Two devices that use E-Ink displays for reading include Sony's Reader and the iLiad by iRex Technologies. The Sony Reader is about the size of a wafer thin paperback novel and uses Sony's own memory stick or SD memory for storage. The iLiad is a larger reader, about the size of a tablet PC. The iLiad has more features like wi-fi and the ability to take on more types of memory along side its own built in storage.

Sony's intention with the E-Reader goes further than simply a handheld device using an innovative display technology. Taking a page from Apple's playbook Sony has created The Connect an online book service that will sell thousands of eBooks in E-Reader format. The iTunes of the literary world will include a desktop client that will allow you to synchronize your Reader device with the online service and receive your subscriptions to ordered books and periodicals like the NY Times.

E-Readers are only the begging for E-Ink Corporation's new display. E-Ink has already been developed in full color that can reproduce moving images. While it's not designed to be a quick refreshing display that would be used for a television, E-Ink displays are already being integrated into places where space and power are a premium. The device can be attached to almost anything including flexible substrates for displays that can literally wrap around flexible, foldable material. 
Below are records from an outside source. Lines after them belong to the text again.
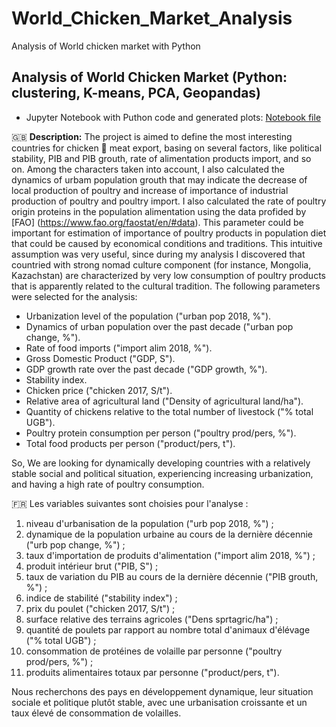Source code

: # World_Chicken_Market_Analysis
Analysis of World chicken market with Python
## Analysis of World Chicken Market (Python: clustering, K-means, PCA, Geopandas)

- Jupyter Notebook with Puthon code and generated plots: [Notebook file](https://github.com/Praemuntiacus/World_Chicken_Marked_Analysis/blob/main/CROITOR_Roman_1_notebook_602022_new.ipynb)

:uk:
**Description:** The project is aimed to define the most interesting countries for chicken :rooster: meat export, basing on several factors, like political stability, PIB and PIB grouth, rate of alimentation products import, and so on. Among the characters taken into account, I also calculated the dynamics of urbam population grouth that may indicate the decrease of local production of poultry and increase of importance of industrial production of poultry and poultry import. I also calculated the rate of poultry origin proteins in the population alimentation using the data profided by [FAO] (https://www.fao.org/faostat/en/#data). This parameter could be important for estimation of importance of poultry products in population diet that could be caused by economical conditions and traditions. This intuitive assumption was very useful, since during my analysis I discovered that countried with strong nomad culture component (for instance, Mongolia, Kazachstan) are characterized by very low consumption of poultry products that is apparently related to the cultural tradition. The following parameters were selected for the analysis:
- Urbanization level of the population ("urban pop 2018, %").
- Dynamics of urban population over the past decade ("urban pop change, %").
- Rate of food imports ("import alim 2018, %").
- Gross Domestic Product ("GDP, S").
- GDP growth rate over the past decade ("GDP growth, %").
- Stability index.
- Chicken price ("chicken 2017, S/t").
- Relative area of agricultural land ("Density of agricultural land/ha").
- Quantity of chickens relative to the total number of livestock ("% total UGB").
- Poultry protein consumption per person ("poultry prod/pers, %").
- Total food products per person ("product/pers, t").

So, We are looking for dynamically developing countries with a relatively stable social and political situation, experiencing increasing urbanization, and having a high rate of poultry consumption.

:fr:
Les variables suivantes sont choisies pour l'analyse :
1) niveau d'urbanisation de la population ("urb pop 2018, %") ;
2) dynamique de la population urbaine au cours de la dernière décennie ("urb pop change, %") ;
3) taux d'importation de produits d'alimentation ("import alim 2018, %") ;
4) produit intérieur brut ("PIB, S") ;
5) taux de variation du PIB au cours de la dernière décennie ("PIB grouth, %") ;
6) indice de stabilité ("stability index") ;
7) prix du poulet ("chicken 2017, S/t") ;
8) surface relative des terrains agricoles ("Dens sprtagric/ha") ;
9) quantité de poulets par rapport au nombre total d'animaux d'élévage ("% total UGB") ;
10) consommation de protéines de volaille par personne ("poultry prod/pers, %") ;
11) produits alimentaires totaux par personne ("product/pers, t").

Nous recherchons des pays en développement dynamique, leur situation sociale et politique plutôt stable, avec une urbanisation croissante et un taux élevé de consommation de volailles.


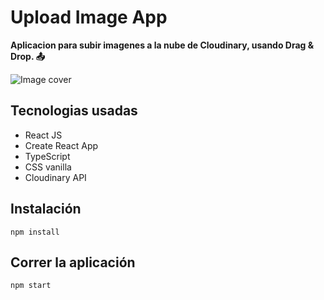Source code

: # Upload Image App
**Aplicacion para subir imagenes a la nube de Cloudinary, usando Drag & Drop. 📤**

![Image cover](https://res.cloudinary.com/dnxchppfm/image/upload/v1656596261/posts/upload-image_mjbx1j.gif)

## Tecnologias usadas
- React JS
- Create React App
- TypeScript
- CSS vanilla
- Cloudinary API

## Instalación 
```
npm install
```
## Correr la aplicación
```
npm start
```
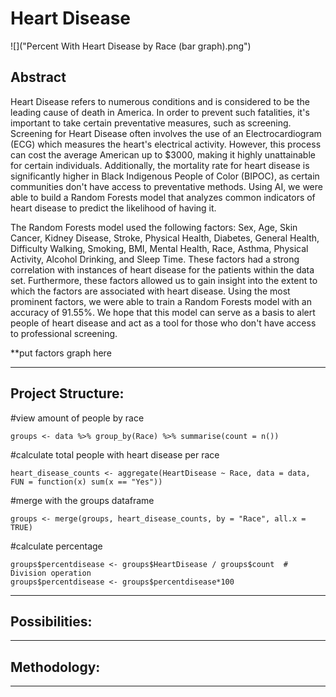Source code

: # Heart Disease

![]("Percent With Heart Disease by Race (bar graph).png")

## Abstract
Heart Disease refers to numerous conditions and is considered to be the leading cause of death in America. In order to prevent such fatalities, it's important to take certain preventative measures, such as screening. Screening for Heart Disease often involves the use of an Electrocardiogram (ECG) which measures the heart's electrical activity. However, this process can cost the average American up to $3000, making it highly unattainable for certain individuals. Additionally, the mortality rate for heart disease is significantly higher in Black Indigenous People of Color (BIPOC), as certain communities don't have access to preventative methods. Using AI, we were able to build a Random Forests model that analyzes common indicators of heart disease to predict the likelihood of having it. 

The Random Forests model used the following factors: Sex, Age, Skin Cancer, Kidney Disease, Stroke, Physical Health, Diabetes, General Health, Difficulty Walking, Smoking, BMI, Mental Health, Race, Asthma, Physical Activity, Alcohol Drinking, and Sleep Time. These factors had a strong correlation with instances of heart disease for the patients within the data set. Furthermore, these factors allowed us to gain insight into the extent to which the factors are associated with heart disease. Using the most prominent factors, we were able to train a Random Forests model with an accuracy of 91.55%.  We hope that this model can serve as a basis to alert people of heart disease and act as a tool for those who don't have access to professional screening. 

**put factors graph here

---
## Project Structure: 

#view amount of people by race
    
    groups <- data %>% group_by(Race) %>% summarise(count = n())
#calculate total people with heart disease per race
   
    heart_disease_counts <- aggregate(HeartDisease ~ Race, data = data, FUN = function(x) sum(x == "Yes"))
 #merge with the groups dataframe
    
    groups <- merge(groups, heart_disease_counts, by = "Race", all.x = TRUE)
 #calculate percentage
   
    groups$percentdisease <- groups$HeartDisease / groups$count  # Division operation
    groups$percentdisease <- groups$percentdisease*100

---
## Possibilities: 

---
## Methodology: 
---


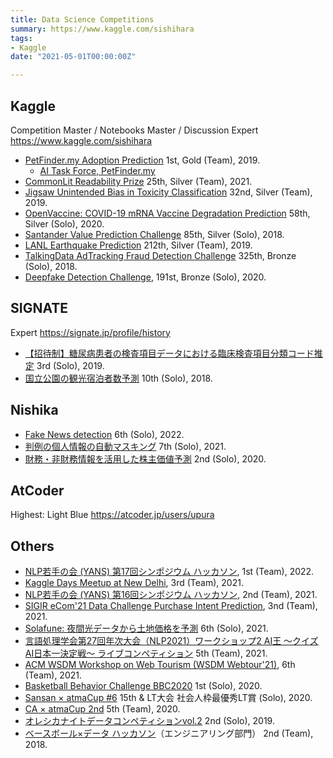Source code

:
 ```yaml
---
title: Data Science Competitions
summary: https://www.kaggle.com/sishihara
tags:
- Kaggle
date: "2021-05-01T00:00:00Z"

---
```


## Kaggle

Competition Master / Notebooks Master / Discussion Expert
https://www.kaggle.com/sishihara

- [PetFinder.my Adoption Prediction](https://www.kaggle.com/c/petfinder-adoption-prediction) 1st, Gold (Team), 2019.
  - [AI Task Force, PetFinder.my](https://www.petfinder.my/ai_taskforce.htm)
- [CommonLit Readability Prize](https://www.kaggle.com/c/commonlitreadabilityprize) 25th, Silver (Team), 2021.
- [Jigsaw Unintended Bias in Toxicity Classification](https://www.kaggle.com/c/jigsaw-unintended-bias-in-toxicity-classification) 32nd, Silver (Team), 2019.
- [OpenVaccine: COVID-19 mRNA Vaccine Degradation Prediction](https://www.kaggle.com/c/stanford-covid-vaccine) 58th, Silver (Solo), 2020.
- [Santander Value Prediction Challenge](https://www.kaggle.com/c/santander-value-prediction-challenge) 85th, Silver (Solo), 2018.
- [LANL Earthquake Prediction](https://www.kaggle.com/c/LANL-Earthquake-Prediction) 212th, Silver (Team), 2019.
- [TalkingData AdTracking Fraud Detection Challenge](https://www.kaggle.com/c/talkingdata-adtracking-fraud-detection) 325th, Bronze (Solo), 2018.
- [Deepfake Detection Challenge](https://www.kaggle.com/c/deepfake-detection-challenge), 191st, Bronze (Solo), 2020.

## SIGNATE

Expert
https://signate.jp/profile/history

- [【招待制】糖尿病患者の検査項目データにおける臨床検査項目分類コード推定](https://signate.jp/competitions/158) 3rd (Solo), 2019.
- [国立公園の観光宿泊者数予測](https://signate.jp/competitions/141) 10th (Solo), 2018.

## Nishika

- [Fake News detection](https://www.nishika.com/competitions/fakenews/summary) 6th (Solo), 2022.
- [判例の個人情報の自動マスキング](https://www.nishika.com/competitions/7/summary) 7th (Solo), 2021.
- [財務・非財務情報を活用した株主価値予測](https://www.nishika.com/competitions/4/summary) 2nd (Solo), 2020.

## AtCoder

Highest: Light Blue
https://atcoder.jp/users/upura

## Others

- [NLP若手の会 (YANS) 第17回シンポジウム ハッカソン](https://yans.anlp.jp/entry/yans2022hackathon), 1st (Team), 2022.
- [Kaggle Days Meetup at New Delhi](https://kaggledays.com/championship/leaderboard/), 3rd (Team), 2021.
- [NLP若手の会 (YANS) 第16回シンポジウム ハッカソン](https://yans.anlp.jp/entry/yans2021hackathon), 2nd (Team), 2021.
- [SIGIR eCom'21 Data Challenge Purchase Intent Prediction](https://sigir-ecom.github.io/data-task.html), 3nd (Team), 2021.
- [Solafune: 夜間光データから土地価格を予測](https://solafune.com/#/competitions/f03f39cc-597b-4819-b1a5-41479d4b73d6) 6th (Solo), 2021.
- [言語処理学会第27回年次大会（NLP2021）ワークショップ2 AI王 〜クイズAI日本一決定戦〜 ライブコンペティション](https://sites.google.com/view/nlp2021-aio/) 5th (Team), 2021.
- [ACM WSDM Workshop on Web Tourism (WSDM Webtour'21)](https://web.ec.tuwien.ac.at/webtour21/?page_id=27), 6th (Team), 2021.
- [Basketball Behavior Challenge BBC2020](https://competitions.codalab.org/competitions/23905) 1st (Solo), 2020.
- [Sansan × atmaCup #6](https://atma.connpass.com/event/188865/) 15th & LT大会 社会人枠最優秀LT賞 (Solo), 2020.
- [CA × atmaCup 2nd](https://atma.connpass.com/event/189613/) 5th (Team), 2020.
- [オレシカナイトデータコンペティションvol.2](https://upura.hatenablog.com/entry/2019/01/29/200000) 2nd (Solo), 2019.
- [ベースボール×データ ハッカソン](https://upura.hatenablog.com/entry/2018/10/07/222150)（エンジニアリング部門） 2nd (Team), 2018.
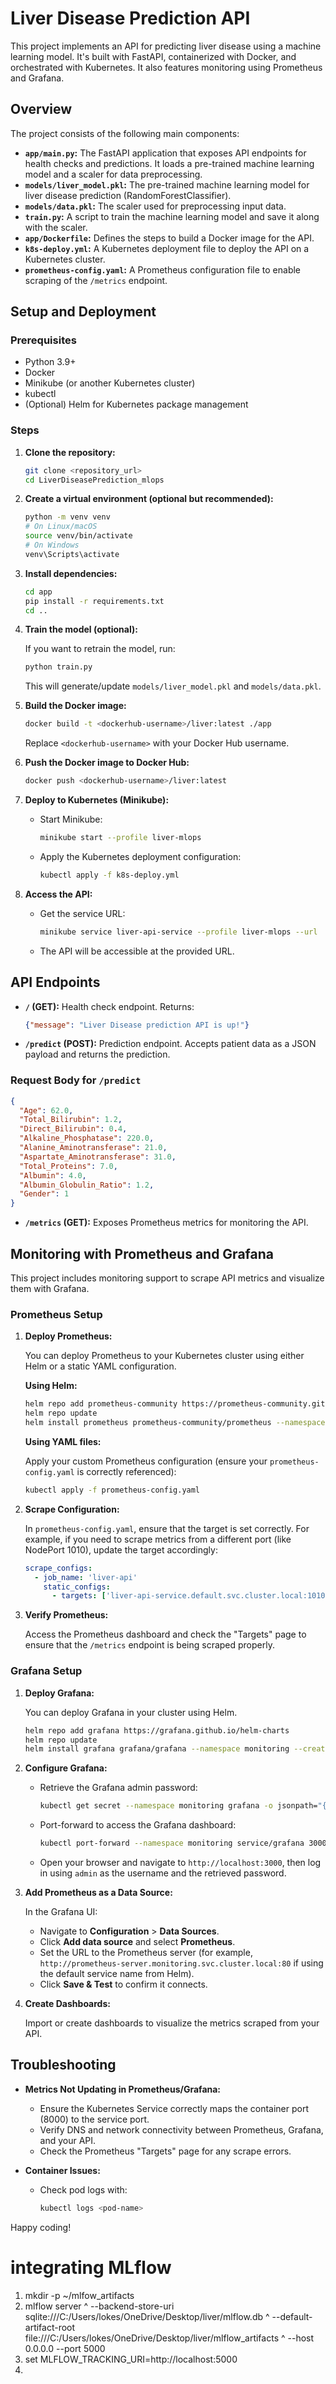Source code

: # Liver Disease Prediction API

This project implements an API for predicting liver disease using a machine learning model. It's built with FastAPI, containerized with Docker, and orchestrated with Kubernetes. It also features monitoring using Prometheus and Grafana.

## Overview

The project consists of the following main components:

* **`app/main.py`:** The FastAPI application that exposes API endpoints for health checks and predictions. It loads a pre-trained machine learning model and a scaler for data preprocessing.
* **`models/liver_model.pkl`:** The pre-trained machine learning model for liver disease prediction (RandomForestClassifier).
* **`models/data.pkl`:** The scaler used for preprocessing input data.
* **`train.py`:** A script to train the machine learning model and save it along with the scaler.
* **`app/Dockerfile`:** Defines the steps to build a Docker image for the API.
* **`k8s-deploy.yml`:** A Kubernetes deployment file to deploy the API on a Kubernetes cluster.
* **`prometheus-config.yaml`:** A Prometheus configuration file to enable scraping of the `/metrics` endpoint.
  

## Setup and Deployment

### Prerequisites

* Python 3.9+
* Docker
* Minikube (or another Kubernetes cluster)
* kubectl
* (Optional) Helm for Kubernetes package management

### Steps

1. **Clone the repository:**

    ```bash
    git clone <repository_url>
    cd LiverDiseasePrediction_mlops
    ```

2. **Create a virtual environment (optional but recommended):**

    ```bash
    python -m venv venv
    # On Linux/macOS
    source venv/bin/activate
    # On Windows
    venv\Scripts\activate
    ```

3. **Install dependencies:**

    ```bash
    cd app
    pip install -r requirements.txt
    cd ..
    ```

4. **Train the model (optional):**

    If you want to retrain the model, run:

    ```bash
    python train.py
    ```

    This will generate/update `models/liver_model.pkl` and `models/data.pkl`.

5. **Build the Docker image:**

    ```bash
    docker build -t <dockerhub-username>/liver:latest ./app
    ```

    Replace `<dockerhub-username>` with your Docker Hub username.

6. **Push the Docker image to Docker Hub:**

    ```bash
    docker push <dockerhub-username>/liver:latest
    ```

7. **Deploy to Kubernetes (Minikube):**

    * Start Minikube:

      ```bash
      minikube start --profile liver-mlops
      ```

    * Apply the Kubernetes deployment configuration:

      ```bash
      kubectl apply -f k8s-deploy.yml
      ```

8. **Access the API:**

    * Get the service URL:

      ```bash
      minikube service liver-api-service --profile liver-mlops --url
      ```

    * The API will be accessible at the provided URL.

## API Endpoints

* **`/` (GET):** Health check endpoint. Returns:
  
  ```json
  {"message": "Liver Disease prediction API is up!"}
  ```

* **`/predict` (POST):** Prediction endpoint. Accepts patient data as a JSON payload and returns the prediction.

### Request Body for `/predict`

```json
{
  "Age": 62.0,
  "Total_Bilirubin": 1.2,
  "Direct_Bilirubin": 0.4,
  "Alkaline_Phosphatase": 220.0,
  "Alanine_Aminotransferase": 21.0,
  "Aspartate_Aminotransferase": 31.0,
  "Total_Proteins": 7.0,
  "Albumin": 4.0,
  "Albumin_Globulin_Ratio": 1.2,
  "Gender": 1
}
```

* **`/metrics` (GET):** Exposes Prometheus metrics for monitoring the API.

## Monitoring with Prometheus and Grafana

This project includes monitoring support to scrape API metrics and visualize them with Grafana.

### Prometheus Setup

1. **Deploy Prometheus:**

   You can deploy Prometheus to your Kubernetes cluster using either Helm or a static YAML configuration.

   **Using Helm:**

   ```bash
   helm repo add prometheus-community https://prometheus-community.github.io/helm-charts
   helm repo update
   helm install prometheus prometheus-community/prometheus --namespace monitoring --create-namespace
   ```

   **Using YAML files:**

   Apply your custom Prometheus configuration (ensure your `prometheus-config.yaml` is correctly referenced):

   ```bash
   kubectl apply -f prometheus-config.yaml
   ```

2. **Scrape Configuration:**

   In `prometheus-config.yaml`, ensure that the target is set correctly. For example, if you need to scrape metrics from a different port (like NodePort 1010), update the target accordingly:

   ```yaml
   scrape_configs:
     - job_name: 'liver-api'
       static_configs:
         - targets: ['liver-api-service.default.svc.cluster.local:1010']
   ```

3. **Verify Prometheus:**

   Access the Prometheus dashboard and check the "Targets" page to ensure that the `/metrics` endpoint is being scraped properly.

### Grafana Setup

1. **Deploy Grafana:**

   You can deploy Grafana in your cluster using Helm.

   ```bash
   helm repo add grafana https://grafana.github.io/helm-charts
   helm repo update
   helm install grafana grafana/grafana --namespace monitoring --create-namespace
   ```

2. **Configure Grafana:**

   - Retrieve the Grafana admin password:

     ```bash
     kubectl get secret --namespace monitoring grafana -o jsonpath="{.data.admin-password}" | base64 --decode ; echo
     ```

   - Port-forward to access the Grafana dashboard:

     ```bash
     kubectl port-forward --namespace monitoring service/grafana 3000:80
     ```

   - Open your browser and navigate to `http://localhost:3000`, then log in using `admin` as the username and the retrieved password.

3. **Add Prometheus as a Data Source:**

   In the Grafana UI:
   - Navigate to **Configuration** > **Data Sources**.
   - Click **Add data source** and select **Prometheus**.
   - Set the URL to the Prometheus server (for example, `http://prometheus-server.monitoring.svc.cluster.local:80` if using the default service name from Helm).
   - Click **Save & Test** to confirm it connects.

4. **Create Dashboards:**

   Import or create dashboards to visualize the metrics scraped from your API.

## Troubleshooting

- **Metrics Not Updating in Prometheus/Grafana:**
  - Ensure the Kubernetes Service correctly maps the container port (8000) to the service port.
  - Verify DNS and network connectivity between Prometheus, Grafana, and your API.
  - Check the Prometheus "Targets" page for any scrape errors.

- **Container Issues:**
  - Check pod logs with:

    ```bash
    kubectl logs <pod-name>
    ```

Happy coding!

# integrating MLflow

1. mkdir -p ~/mlfow_artifacts
2. mlflow server ^
  --backend-store-uri sqlite:///C:/Users/lokes/OneDrive/Desktop/liver/mlflow.db ^
  --default-artifact-root file:///C:/Users/lokes/OneDrive/Desktop/liver/mlflow_artifacts ^
  --host 0.0.0.0 --port 5000
3. set MLFLOW_TRACKING_URI=http://localhost:5000
4. 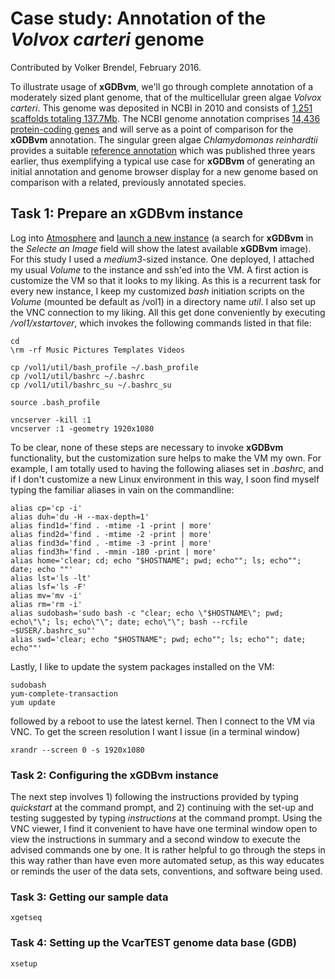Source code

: # Case study: Annotation of the _Volvox carteri_ genome
Contributed by Volker Brendel, February 2016.

To illustrate usage of __xGDBvm__, we'll go through complete annotation of a
moderately sized plant genome, that of the multicellular green algae _Volvox
carteri_.
This genome was deposited in NCBI in 2010 and consists of
[1,251 scaffolds totaling 137.7Mb](http://www.ncbi.nlm.nih.gov/assembly/166018).
The NCBI genome annotation comprises [14,436 protein-coding genes](http://www.ncbi.nlm.nih.gov/genome/?term=Volvox) and will serve as a point
of comparison for the __xGDBvm__ annotation.
The singular green algae _Chlamydomonas reinhardtii_ provides a suitable
[reference annotation](http://www.ncbi.nlm.nih.gov/genome/?term=Chlamydomonas)
which was published three years earlier, thus exemplifying a typical use case
for __xGDBvm__ of generating an initial annotation and genome browser display
for a new genome based on comparison with a related, previously annotated species.

## Task 1:  Prepare an __xGDBvm__ instance

Log into [Atmosphere](https://atmo.iplantcollaborative.org/) and [launch a new instance](https://atmo.iplantcollaborative.org/application#new_instance) (a
search for __xGDBvm__ in the _Selecte an Image_ field will show the latest
available __xGDBvm__ image).
For this study I used a _medium3_-sized instance.
One deployed, I attached my usual _Volume_ to the instance and ssh'ed into the
VM.
A first action is customize the VM so that it looks to my liking.
As this is a recurrent task for every new instance, I keep my customized
_bash_ initiation scripts on the _Volume_ (mounted be default as /vol1) in a
directory name _util_.
I also set up the VNC connection to my liking.
All this get done conveniently by executing _/vol1/xstartover_, which invokes
the following commands listed in that file:

```
cd
\rm -rf Music Pictures Templates Videos

cp /vol1/util/bash_profile ~/.bash_profile
cp /vol1/util/bashrc ~/.bashrc
cp /vol1/util/bashrc_su ~/.bashrc_su

source .bash_profile

vncserver -kill :1
vncserver :1 -geometry 1920x1080
```

To be clear, none of these steps are necessary to invoke __xGDBvm__ functionality,
but the customization sure helps to make the VM my own.
For example, I am totally used to having the following aliases set in _.bashrc_,
and if I don't customize a new Linux environment in this way, I soon find
myself typing the familiar aliases in vain on the commandline:

```
alias cp='cp -i'
alias duh='du -H --max-depth=1'
alias find1d='find . -mtime -1 -print | more'
alias find2d='find . -mtime -2 -print | more'
alias find3d='find . -mtime -3 -print | more'
alias find3h='find . -mmin -180 -print | more'
alias home='clear; cd; echo "$HOSTNAME"; pwd; echo""; ls; echo""; date; echo ""'
alias lst='ls -lt'
alias lsf='ls -F'
alias mv='mv -i'
alias rm='rm -i'
alias sudobash='sudo bash -c "clear; echo \"$HOSTNAME\"; pwd; echo\"\"; ls; echo\"\"; date; echo\"\"; bash --rcfile ~$USER/.bashrc_su"'
alias swd='clear; echo "$HOSTNAME"; pwd; echo""; ls; echo""; date; echo""'
```

Lastly, I like to update the system packages installed on the VM:

```
sudobash
yum-complete-transaction
yum update
```

followed by a reboot to use the latest kernel.  Then I connect to the VM via
VNC.  To get the screen resolution I want I issue (in a terminal window)

```
xrandr --screen 0 -s 1920x1080
```

### Task 2: Configuring the __xGDBvm__ instance
The next step involves 1) following the instructions provided by typing
_quickstart_ at the command prompt, and 2) continuing with the set-up and
testing suggested by typing _instructions_ at the command prompt.
Using the VNC viewer, I find it convenient to have have one terminal window
open to view the instructions in summary and a second window to execute the
advised commands one by one.
It is rather helpful to go through the steps in this way rather than have even
more automated setup, as this way educates or reminds the user of the data sets,
conventions, and software being used.

### Task 3: Getting our sample data

```
xgetseq
```


### Task 4: Setting up the VcarTEST genome data base (GDB)

```
xsetup
```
A disposable variation of the E-Ink display could theoretically be added to packaging when a low cost threshold is reached. Microsoft tried this on a limited release of one of its Xbox games putting a full color animated E-Ink display on the cover. Hopefully this won't become a common practice.  The breakfast cereal aisle of the grocery store is headache enough with its boldly colored cartoon characters. Tony the Tiger and the Rice Crispy guys waving at you as you try not to look is something out of an Orwellian nightmare.

Whether or not E-Readers take off and become the new PDA still remains to be seen. But E-Ink has a clever display technology on its hands and will definitely show up in unexpected places in coming years.